We’ll see a decent number of Grosjean jerseys and O’Ward jerseys this weekend at the GMR GP, but nothing like the F1 grandstands where fans are blanketed in team shirts, hats, and flags. It’s a damn shame.

Q: Well, after a phenomenal inaugural F1 race at the impressive Miami International Autodrome, is there any reason why IndyCar should or could not race there? The crowd was huge, the track impressive, and all the European atmosphere you could swallow!

Dan in Arizona

MP: I’m not sure the track is meant to remain fully operational between F1 visits, so that would be my first concern. My take: It’s F1 at its best. Insane amounts of money spent to put on an event and an insane response from fans, celebrities, and broadcasters who made it the most important sporting event in the country last weekend. I saw one photo where a F1 merchandise vendor was asking $80-120 for team hats. For effing hats! There’s a layer of cool and exclusivity that F1 offers and its fans can’t get enough of. I do wish IndyCar had that “problem”…but let’s keep the hats at a reasonable price, people.

They’re smiling because it hasn’t twigged that they could have bought similar-looking Felix Rosenqvist shirts for a quarter of the price. Mark Sutton/Motorsport Images

Q: What do you know about the new IndyCar spec engines that have been tested recently? Were you present on the hill at IMS for the first test? Does it make sense to increase engine capacity when trying to attract a third engine manufacturer, in a time where car makers are reducing the capacity of road car engines?

Mark, Seymour, IN

MP: I’ve heard a number of things and hope to put them in an article before the end of the month. I wasn’t at the test; RACER’s Lear jet was in the shop, unfortunately (kidding). Chevy and Honda were all for the move to 2.4 liters, so it made sense at least to the ones who are already here.

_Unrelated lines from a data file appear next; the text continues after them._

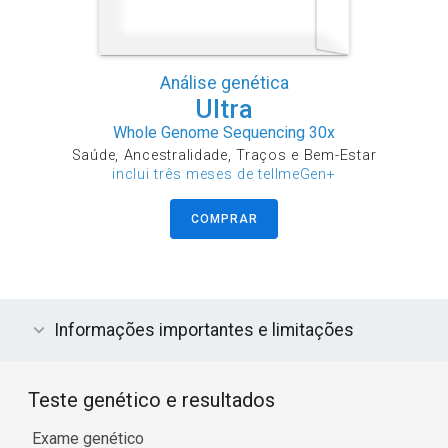
Análise genética
Ultra
Whole Genome Sequencing 30x
Saúde, Ancestralidade, Traços e Bem-Estar
inclui três meses de tellmeGen+
COMPRAR
Informações importantes e limitações
Teste genético e resultados
Exame genético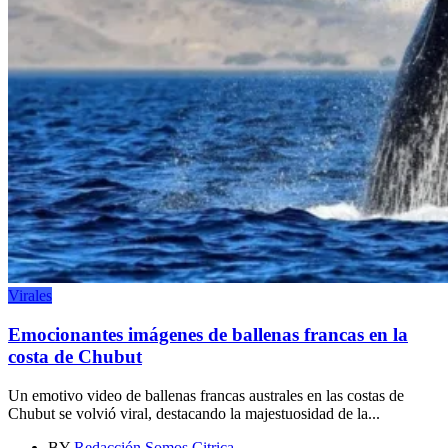
Virales
Emocionantes imágenes de ballenas francas en la
costa de Chubut
Un emotivo video de ballenas francas australes en las costas de
Chubut se volvió viral, destacando la majestuosidad de la...
BY
Redacción Somos Citrica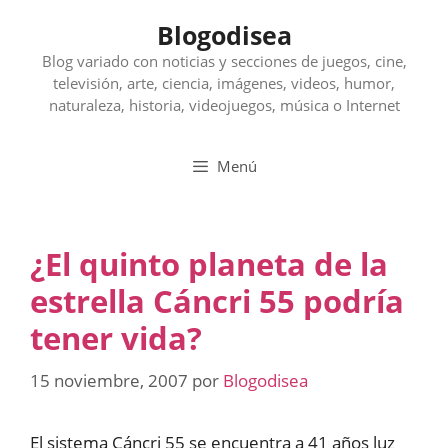
Saltar
Blogodisea
al
contenido
Blog variado con noticias y secciones de juegos, cine,
televisión, arte, ciencia, imágenes, videos, humor,
naturaleza, historia, videojuegos, música o Internet
Menú
¿El quinto planeta de la
estrella Cáncri 55 podría
tener vida?
15 noviembre, 2007
por
Blogodisea
El sistema Cáncri 55 se encuentra a 41 años luz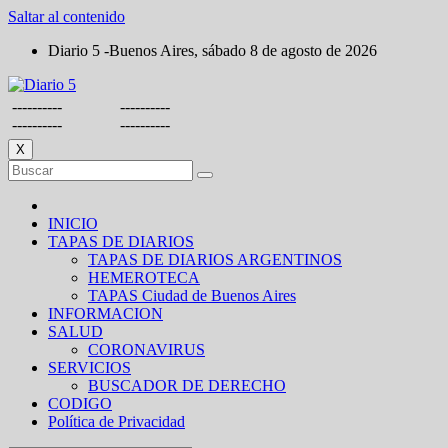
Saltar al contenido
Diario 5 -Buenos Aires, sábado 8 de agosto de 2026
----------
----------
----------
----------
X
INICIO
TAPAS DE DIARIOS
TAPAS DE DIARIOS ARGENTINOS
HEMEROTECA
TAPAS Ciudad de Buenos Aires
INFORMACION
SALUD
CORONAVIRUS
SERVICIOS
BUSCADOR DE DERECHO
CODIGO
Política de Privacidad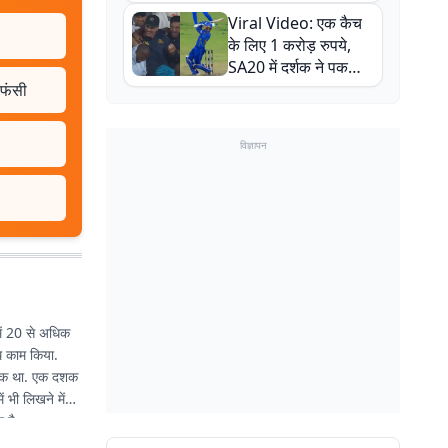
न्यूजीलैंड सीरीज से पहले
Viral Video: एक कैच
बाल-बाल बचे
के लिए 1 करोड़ रुपये,
SA20 में दर्शक ने पकड़ा
एक हाथ से गजब का कैच
 फंसी
विज्ञापन
में 20 से अधिक
ाथ काम किया.
से एक था. एक दशक
 भी लिखने में
 है.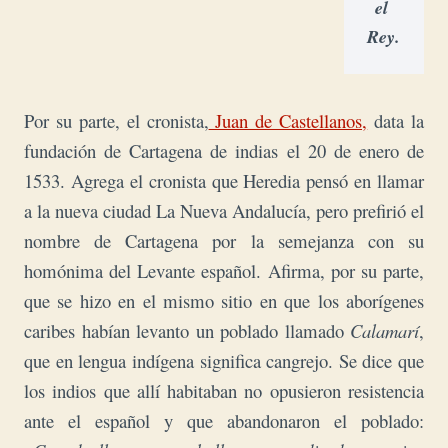
el 
Rey. 
Por su parte, el cronista,
Juan de Castellanos,
data la
fundación de Cartagena de indias el 20 de enero de
1533. Agrega el cronista que Heredia pensó en llamar
a la nueva ciudad La Nueva Andalucía, pero prefirió el
nombre de Cartagena por la semejanza con su
homónima del Levante español. Afirma, por su parte,
que se hizo en el mismo sitio en que los aborígenes
caribes habían levanto un poblado llamado
Calamarí
,
que en lengua indígena significa cangrejo.
Se dice que
los indios que allí habitaban no opusieron resistencia
ante el español y que abandonaron el poblado:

Q: In 1993, there were 22 different teams entered at Indianapolis. Forty-two car/driver combos attempted to make the race. In 1999, there were 28 different teams entered. Forty-one car/driver combos attempted to make the race. In 2011, there were 19 different teams entered. Forty car/driver combos attempted to make the race.

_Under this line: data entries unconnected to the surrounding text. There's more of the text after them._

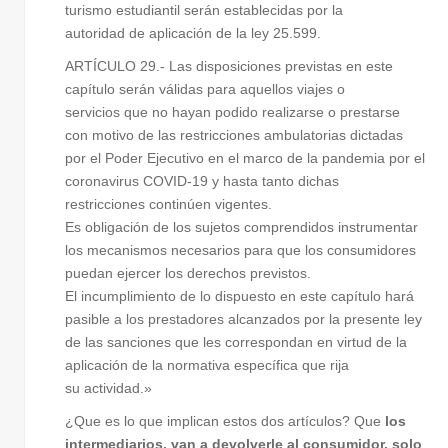
turismo estudiantil serán establecidas por la
autoridad de aplicación de la ley 25.599.
ARTÍCULO 29.- Las disposiciones previstas en este
capítulo serán válidas para aquellos viajes o
servicios que no hayan podido realizarse o prestarse
con motivo de las restricciones ambulatorias dictadas
por el Poder Ejecutivo en el marco de la pandemia por el
coronavirus COVID-19 y hasta tanto dichas
restricciones continúen vigentes.
Es obligación de los sujetos comprendidos instrumentar
los mecanismos necesarios para que los consumidores
puedan ejercer los derechos previstos.
El incumplimiento de lo dispuesto en este capítulo hará
pasible a los prestadores alcanzados por la presente ley
de las sanciones que les correspondan en virtud de la
aplicación de la normativa específica que rija
su actividad.»
¿Que es lo que implican estos dos artículos? Que
los
intermediarios, van a devolverle al consumidor, solo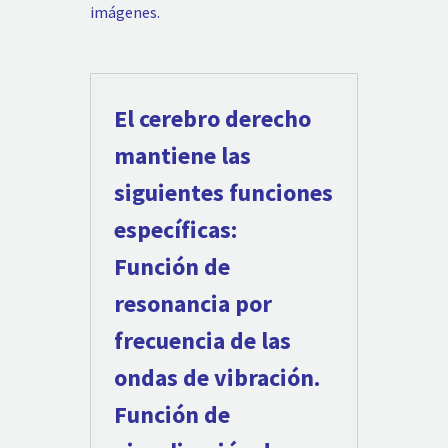
imágenes.
El cerebro derecho
mantiene las
siguientes funciones
específicas:
Función de
resonancia por
frecuencia de las
ondas de vibración.
Función de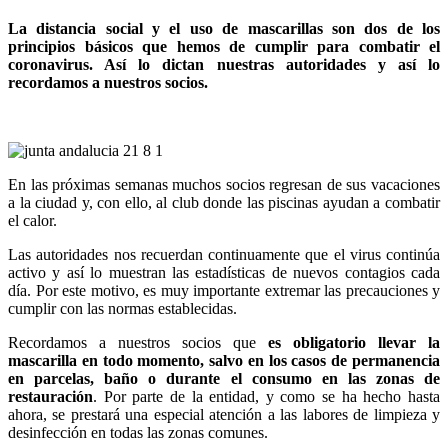
La distancia social y el uso de mascarillas son dos de los
principios básicos que hemos de cumplir para combatir el
coronavirus. Así lo dictan nuestras autoridades y así lo
recordamos a nuestros socios.
En las próximas semanas muchos socios regresan de sus vacaciones
a la ciudad y, con ello, al club donde las piscinas ayudan a combatir
el calor.
Las autoridades nos recuerdan continuamente que el virus continúa
activo y así lo muestran las estadísticas de nuevos contagios cada
día. Por este motivo, es muy importante extremar las precauciones y
cumplir con las normas establecidas.
Recordamos a nuestros socios que
es obligatorio llevar la
mascarilla en todo momento, salvo en los casos de permanencia
en parcelas, baño o durante el consumo en las zonas de
restauración
. Por parte de la entidad, y como se ha hecho hasta
ahora, se prestará una especial atención a las labores de limpieza y
desinfección en todas las zonas comunes.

In 2022, there are 12 different teams entered at Indianapolis. There are 33 car/driver combos that will all make the race.

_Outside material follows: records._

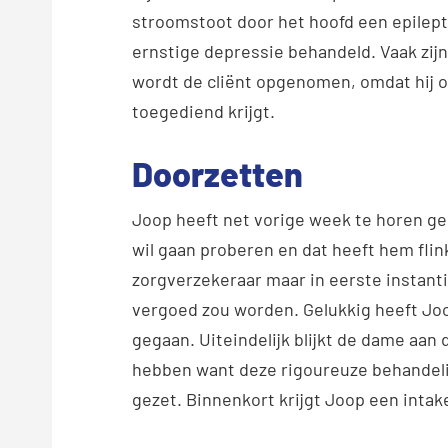
stroomstoot door het hoofd een epilept
ernstige depressie behandeld. Vaak zij
wordt de cliënt opgenomen, omdat hij o
toegediend krijgt.
Doorzetten
Joop heeft net vorige week te horen ge
wil gaan proberen en dat heeft hem flin
zorgverzekeraar maar in eerste instant
vergoed zou worden. Gelukkig heeft Joo
gegaan. Uiteindelijk blijkt de dame aan
hebben want deze rigoureuze behandeli
gezet. Binnenkort krijgt Joop een intak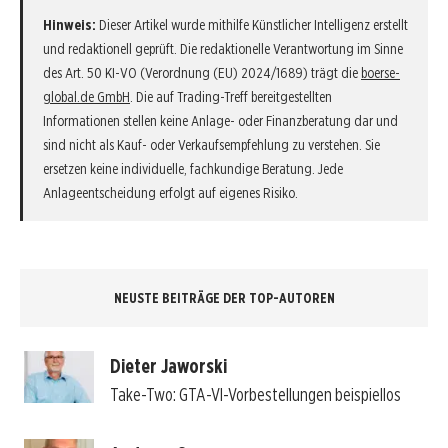
Hinweis:
Dieser Artikel wurde mithilfe Künstlicher Intelligenz erstellt
und redaktionell geprüft. Die redaktionelle Verantwortung im Sinne
des Art. 50 KI-VO (Verordnung (EU) 2024/1689) trägt die
boerse-
global.de GmbH
. Die auf Trading-Treff bereitgestellten
Informationen stellen keine Anlage- oder Finanzberatung dar und
sind nicht als Kauf- oder Verkaufsempfehlung zu verstehen. Sie
ersetzen keine individuelle, fachkundige Beratung. Jede
Anlageentscheidung erfolgt auf eigenes Risiko.
NEUSTE BEITRÄGE DER TOP-AUTOREN
Dieter Jaworski
Take-Two: GTA-VI-Vorbestellungen beispiellos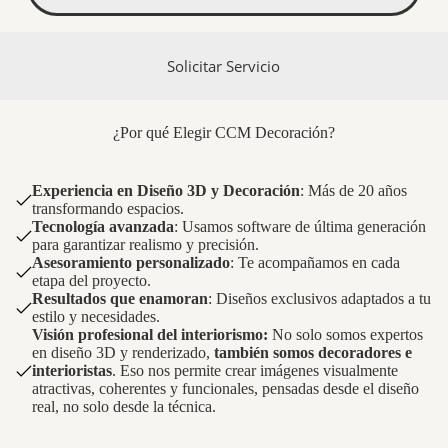
Solicitar Servicio
¿Por qué Elegir CCM Decoración?
Experiencia en Diseño 3D y Decoración
: Más de 20 años
transformando espacios.
Tecnología avanzada
: Usamos software de última generación
para garantizar realismo y precisión.
Asesoramiento personalizado
: Te acompañamos en cada
etapa del proyecto.
Resultados que enamoran
: Diseños exclusivos adaptados a tu
estilo y necesidades.
Visión profesional del interiorismo:
No solo somos expertos
en diseño 3D y renderizado,
también somos decoradores e
interioristas
. Eso nos permite crear imágenes visualmente
atractivas, coherentes y funcionales, pensadas desde el diseño
real, no solo desde la técnica.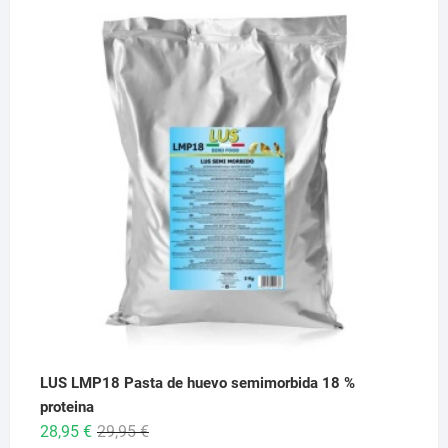
de
precios:
desde
6,95 €
hasta
26,95 €
LUS LMP18 Pasta de huevo semimorbida 18 %
proteina
El
El
28,95
€
29,95
€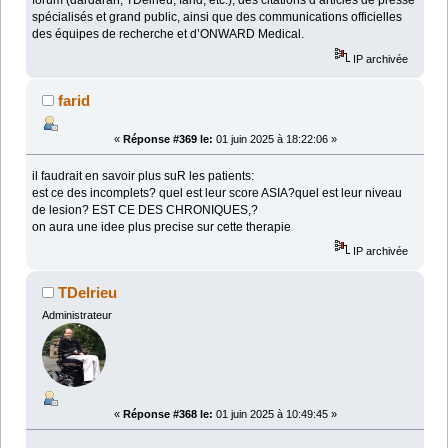
forum (dardaran, TDelrieu, farid, etc.), des citations d’articles de presse
spécialisés et grand public, ainsi que des communications officielles
des équipes de recherche et d’ONWARD Medical.
IP archivée
farid
«
Réponse #369 le:
01 juin 2025 à 18:22:06 »
il faudrait en savoir plus suR les patients:
est ce des incomplets? quel est leur score ASIA?quel est leur niveau
de lesion? EST CE DES CHRONIQUES,?
on aura une idee plus precise sur cette therapie
IP archivée
TDelrieu
Administrateur
«
Réponse #368 le:
01 juin 2025 à 10:49:45 »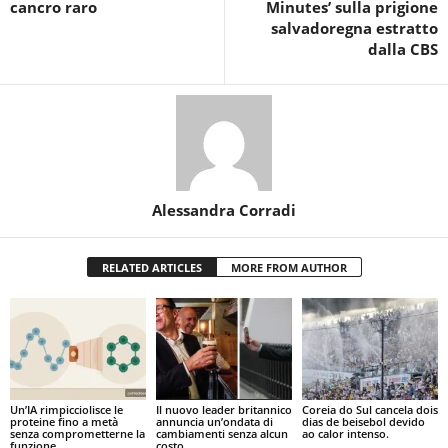
cancro raro
Minutes’ sulla prigione
salvadoregna estratto
dalla CBS
Alessandra Corradi
RELATED ARTICLES
MORE FROM AUTHOR
Un’IA rimpicciolisce le
Il nuovo leader britannico
Coreia do Sul cancela dois
proteine fino a metà
annuncia un’ondata di
dias de beisebol devido
senza comprometterne la
cambiamenti senza alcun
ao calor intenso.
funzione
costo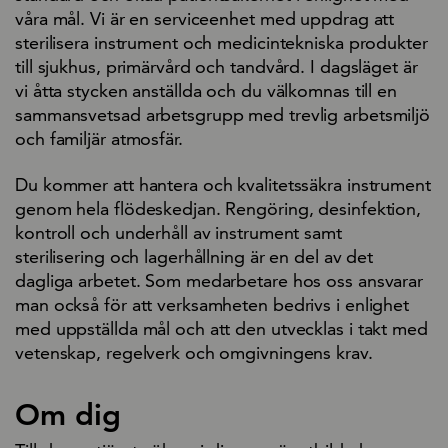
våra mål. Vi är en serviceenhet med uppdrag att
sterilisera instrument och medicintekniska produkter
till sjukhus, primärvård och tandvård. I dagsläget är
vi åtta stycken anställda och du välkomnas till en
sammansvetsad arbetsgrupp med trevlig arbetsmiljö
och familjär atmosfär.
Du kommer att hantera och kvalitetssäkra instrument
genom hela flödeskedjan. Rengöring, desinfektion,
kontroll och underhåll av instrument samt
sterilisering och lagerhållning är en del av det
dagliga arbetet. Som medarbetare hos oss ansvarar
man också för att verksamheten bedrivs i enlighet
med uppställda mål och att den utvecklas i takt med
vetenskap, regelverk och omgivningens krav.
Om dig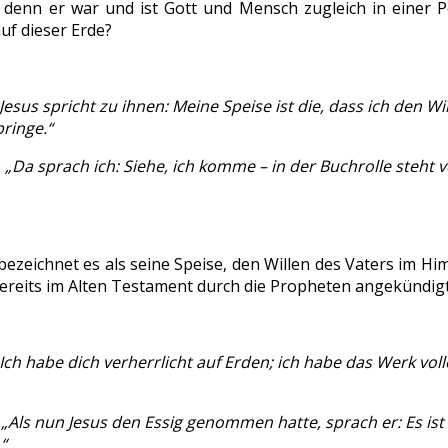
denn er war und ist Gott und Mensch zugleich in einer Per
uf dieser Erde?
Jesus spricht zu ihnen: Meine Speise ist die, dass ich den W
bringe.“
:
„Da sprach ich: Siehe, ich komme – in der Buchrolle steht 
bezeichnet es als seine Speise, den Willen des Vaters im H
reits im Alten Testament durch die Propheten angekündigt (vg
Ich habe dich verherrlicht auf Erden; ich habe das Werk vol
:
„Als nun Jesus den Essig genommen hatte, sprach er: Es is
“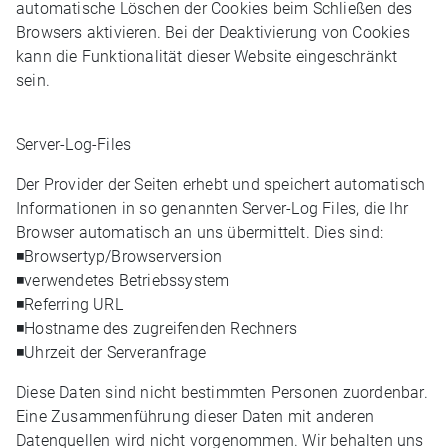
automatische Löschen der Cookies beim Schließen des
Browsers aktivieren. Bei der Deaktivierung von Cookies
kann die Funktionalität dieser Website eingeschränkt
sein.
Server-Log-Files
Der Provider der Seiten erhebt und speichert automatisch
Informationen in so genannten Server-Log Files, die Ihr
Browser automatisch an uns übermittelt. Dies sind:
◾Browsertyp/Browserversion
◾verwendetes Betriebssystem
◾Referring URL
◾Hostname des zugreifenden Rechners
◾Uhrzeit der Serveranfrage
Diese Daten sind nicht bestimmten Personen zuordenbar.
Eine Zusammenführung dieser Daten mit anderen
Datenquellen wird nicht vorgenommen. Wir behalten uns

It’s very simple. In 2022, there simply aren’t enough teams involved (or allowed to be involved) at Indianapolis. For real competition to return (which has to be a part of the Indianapolis 500; or a big part of the allure and uniqueness of the event vanishes) we need more teams for the month of May. Period. Or we’ll continue this sad and pathetic song-and-dance we have been doing far more often than we haven’t been in the last two decades.

Drew in Indy

MP: Yep, in the world of supply and demand, we’ve had a demand issue for a while now with team ownership. Ed Carpenter Racing is celebrating its 10th anniversary this year, and it’s the second-youngest full-time entrant. Meyer Shank Racing is the baby in the family at six. We have some great prospects in Beth Paretta and Don Cusick, but until they own cars, own a shop and transporters and have 15-plus employees on the payroll, it’s hard to count them in the same way as a MSR or ECR.

IndyCar knows it needs to radically rethink its structure as three teams comprise almost half the field; making a proper case for becoming an IndyCar team owner, based on sound business principles, is where its future will be secured.

Q: As I watched the first F1 race in Miami I noticed while there were marbles, it was way less than what we saw at St. Pete, Long Beach and Barber. Are we running super-sticky tires in IndyCar now to perhaps overcompensate for the heavy DW12? I just don’t recall marbles being as bad as they have been this year.

Gary, Round Rock, TX

MP: Going softer has been what I’ve heard from quite a few drivers, so what you’ve mentioned aligns in that area.